No bits and pieces of self-narrated existentialist thoughts. Just some discombobulated vulnerable guy with a cop’s power; cue Vince Vaughn’s Frank Semyon, California entrepreneur who sees gold in California’s newly administered cross-state transit system. Semyon uses Velcoro to help keep the law at bay, an agreement that stems from earlier incidents that explain the birth of Velcoro’s illegitimate son.

In a huge shift in her career, Rachel McAdams takes on the role of Detective Ani Bezzerides. Yes, Bezzerides (Side note: this was written by a guy with the last name Pizzolatto, but still, what the fuck?). Detective Bezzerides Ventura County Sheriff’s department, and she has got the weirdest fucking family in history. Her sister works in porn, her father is some spiritual guidance professor, and her mother’s dead. That’s a Thanksgiving I’d pay cash to see.

The one role I think most people had their doubts about was Taylor Kitsch’s. I won’t argue and say that his performance didn’t come off slightly flat because it certainly did.
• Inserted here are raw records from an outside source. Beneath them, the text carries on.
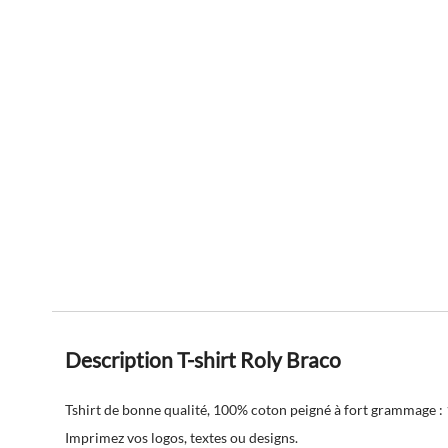
Description T-shirt Roly Braco
Tshirt de bonne qualité, 100% coton peigné à fort grammage :
Imprimez vos logos, textes ou designs.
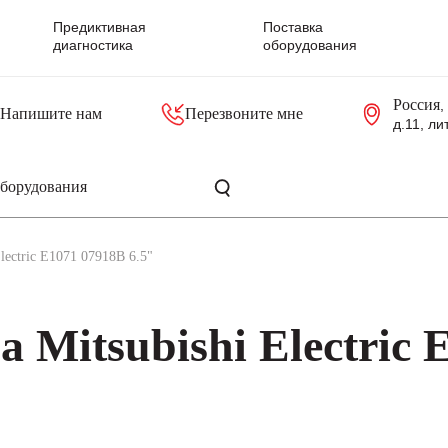
Предиктивная
Поставка
диагностика
оборудования
Россия
,
Напишите нам
Перезвоните мне
д.11, ли
резольверы
Контроллеры, блоки управления
Панели оператора, промышленные мониторы
Прочая промышленная электроника
Промышленные пульты уп
Серверные материнские платы
lectric E1071 07918B 6.5"
 Mitsubishi Electric 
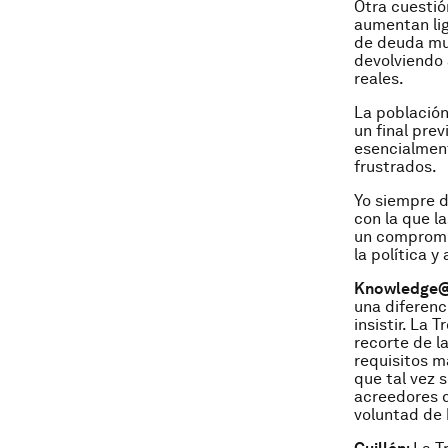
Otra cuestió
aumentan lig
de deuda muy
devolviendo 
reales.
La población
un final prev
esencialment
frustrados.
Yo siempre d
con la que l
un compromis
la política y
Knowledge
una diferenc
insistir. La
recorte de l
requisitos m
que tal vez 
acreedores d
voluntad de 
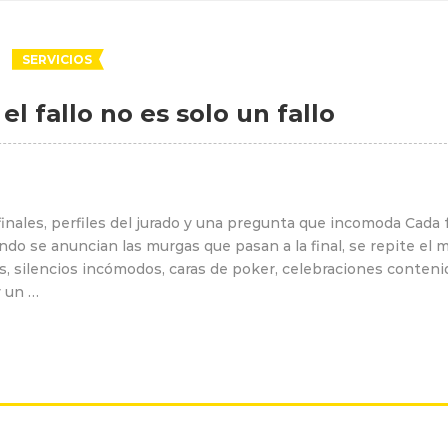
SERVICIOS
l fallo no es solo un fallo
inales, perfiles del jurado y una pregunta que incomoda Cada 
ndo se anuncian las murgas que pasan a la final, se repite el
os, silencios incómodos, caras de poker, celebraciones conteni
 un …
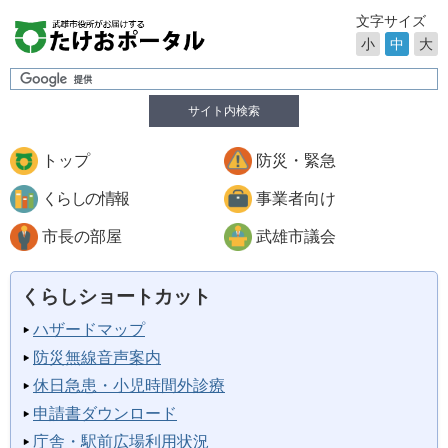
文字サイズ
小
中
大
サイト内検索
トップ
防災・緊急
くらしの情報
事業者向け
市長の部屋
武雄市議会
くらしショートカット
ハザードマップ
防災無線音声案内
休日急患・小児時間外診療
申請書ダウンロード
庁舎・駅前広場利用状況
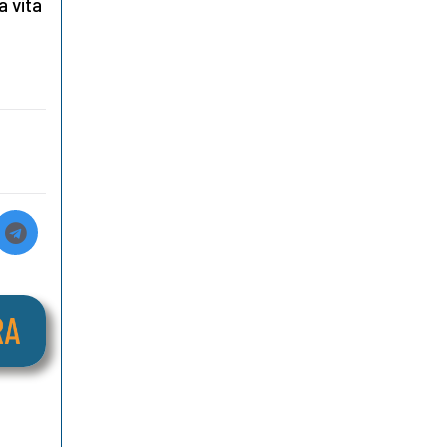
a vita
Kitsch plays an ex-Army, California Highway Patrol with some strange scars and the need for Viagra to help keep his dick up from being distracted by, umm…being alive? Not sure where they were going with that.

They are all connected by the disappearance, and subsequent cadaver discovering, of Vinci City Planner Ben Casper, who has solid ties with Semyon and his plans with the transit system, and we’re all left with the “ohh ok” moment that will get the season rolling.

It’s important to note that last year’s casting, as well as this year’s, is about taking people who we aren’t used to seeing in these kind’s of roles and helping them mold into someone completely different. That’s the role of the director; to take actors and push them into pushing themselves into becoming something they’re not used to and making it look easy.

This is where I bring up that previous year’s director Cary Fukunaga’s absence could be felt. But this all goes back to knowing that Nic Pizzolatto is trying to distant this season from the first, so let’s just take this show one episode at time.